● Exercise requirements
Keep each line of the material that includes "assign", and leave out the rest.

● Records supplied
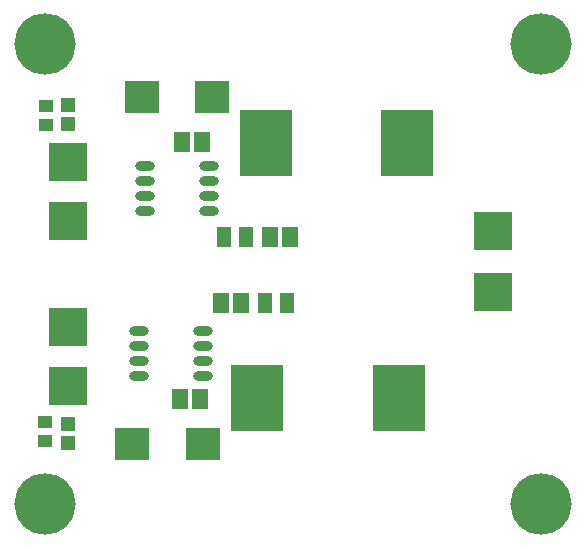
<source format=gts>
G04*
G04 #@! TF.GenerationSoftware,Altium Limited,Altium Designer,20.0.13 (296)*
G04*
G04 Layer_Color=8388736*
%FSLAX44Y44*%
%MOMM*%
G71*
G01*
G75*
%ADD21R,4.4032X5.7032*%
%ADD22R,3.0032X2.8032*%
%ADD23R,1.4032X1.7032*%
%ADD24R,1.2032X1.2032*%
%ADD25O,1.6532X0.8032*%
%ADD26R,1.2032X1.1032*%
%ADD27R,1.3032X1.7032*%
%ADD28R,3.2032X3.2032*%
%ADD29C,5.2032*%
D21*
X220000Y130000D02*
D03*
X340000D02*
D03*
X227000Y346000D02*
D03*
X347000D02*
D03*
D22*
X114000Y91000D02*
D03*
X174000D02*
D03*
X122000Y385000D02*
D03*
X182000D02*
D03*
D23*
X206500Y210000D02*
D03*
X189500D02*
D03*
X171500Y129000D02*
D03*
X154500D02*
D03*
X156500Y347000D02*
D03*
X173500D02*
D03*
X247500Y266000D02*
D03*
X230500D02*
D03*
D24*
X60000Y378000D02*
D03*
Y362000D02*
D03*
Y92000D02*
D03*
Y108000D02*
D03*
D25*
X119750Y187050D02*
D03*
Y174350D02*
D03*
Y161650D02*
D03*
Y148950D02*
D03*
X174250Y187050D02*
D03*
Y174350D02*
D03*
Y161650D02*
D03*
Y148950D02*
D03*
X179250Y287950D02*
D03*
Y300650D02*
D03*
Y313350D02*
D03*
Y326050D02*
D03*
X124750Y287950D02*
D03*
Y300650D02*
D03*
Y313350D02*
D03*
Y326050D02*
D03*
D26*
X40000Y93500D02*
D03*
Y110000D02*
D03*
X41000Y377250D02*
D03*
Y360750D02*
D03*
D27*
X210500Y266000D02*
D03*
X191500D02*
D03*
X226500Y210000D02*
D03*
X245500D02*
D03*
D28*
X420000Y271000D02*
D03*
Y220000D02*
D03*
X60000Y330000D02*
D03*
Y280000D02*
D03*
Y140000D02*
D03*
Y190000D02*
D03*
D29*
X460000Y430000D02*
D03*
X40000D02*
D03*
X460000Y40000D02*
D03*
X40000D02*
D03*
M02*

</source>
==
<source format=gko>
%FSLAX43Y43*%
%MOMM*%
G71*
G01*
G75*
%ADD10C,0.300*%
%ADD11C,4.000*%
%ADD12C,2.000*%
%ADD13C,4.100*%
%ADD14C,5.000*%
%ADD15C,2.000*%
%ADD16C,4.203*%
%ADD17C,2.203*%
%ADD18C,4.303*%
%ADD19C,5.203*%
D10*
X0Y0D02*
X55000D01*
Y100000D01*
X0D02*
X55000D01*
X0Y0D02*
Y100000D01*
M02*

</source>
* * *
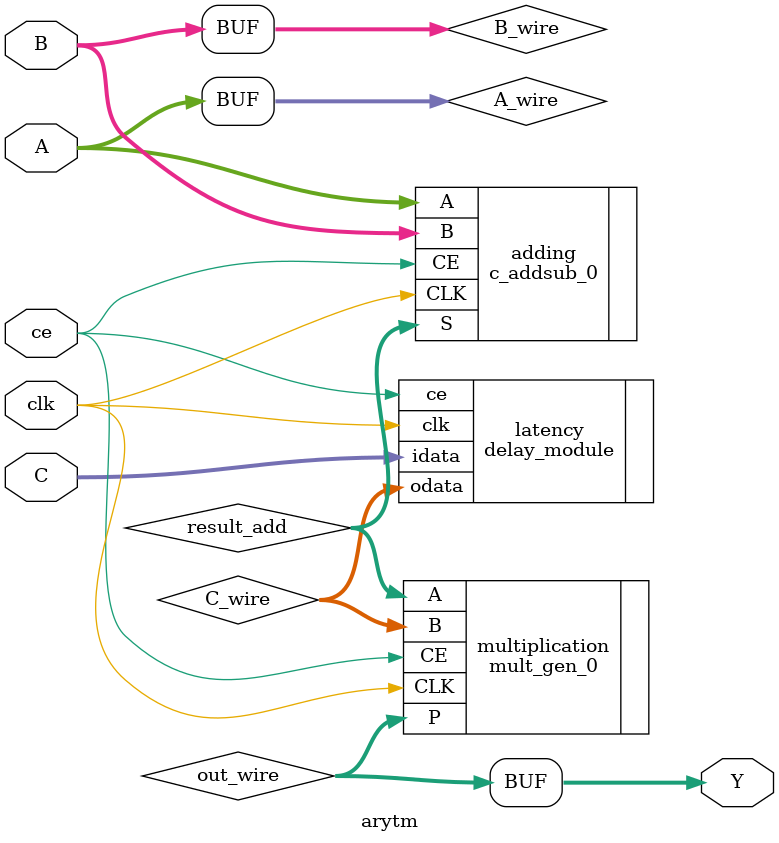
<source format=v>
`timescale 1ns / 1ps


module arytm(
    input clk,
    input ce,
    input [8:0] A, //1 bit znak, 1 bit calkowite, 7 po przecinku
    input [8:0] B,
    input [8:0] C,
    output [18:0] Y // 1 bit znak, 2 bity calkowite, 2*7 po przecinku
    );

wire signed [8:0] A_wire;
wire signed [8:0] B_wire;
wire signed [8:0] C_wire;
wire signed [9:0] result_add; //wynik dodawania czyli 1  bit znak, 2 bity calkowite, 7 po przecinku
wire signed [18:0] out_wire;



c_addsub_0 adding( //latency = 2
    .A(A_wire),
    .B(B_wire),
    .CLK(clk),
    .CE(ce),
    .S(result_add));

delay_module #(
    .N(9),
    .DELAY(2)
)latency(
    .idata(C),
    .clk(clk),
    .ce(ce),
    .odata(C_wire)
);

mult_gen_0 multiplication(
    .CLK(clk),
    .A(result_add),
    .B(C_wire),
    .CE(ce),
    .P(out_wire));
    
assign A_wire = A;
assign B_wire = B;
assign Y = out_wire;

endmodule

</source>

● Answer box
assign A_wire = A;
assign B_wire = B;
assign Y = out_wire;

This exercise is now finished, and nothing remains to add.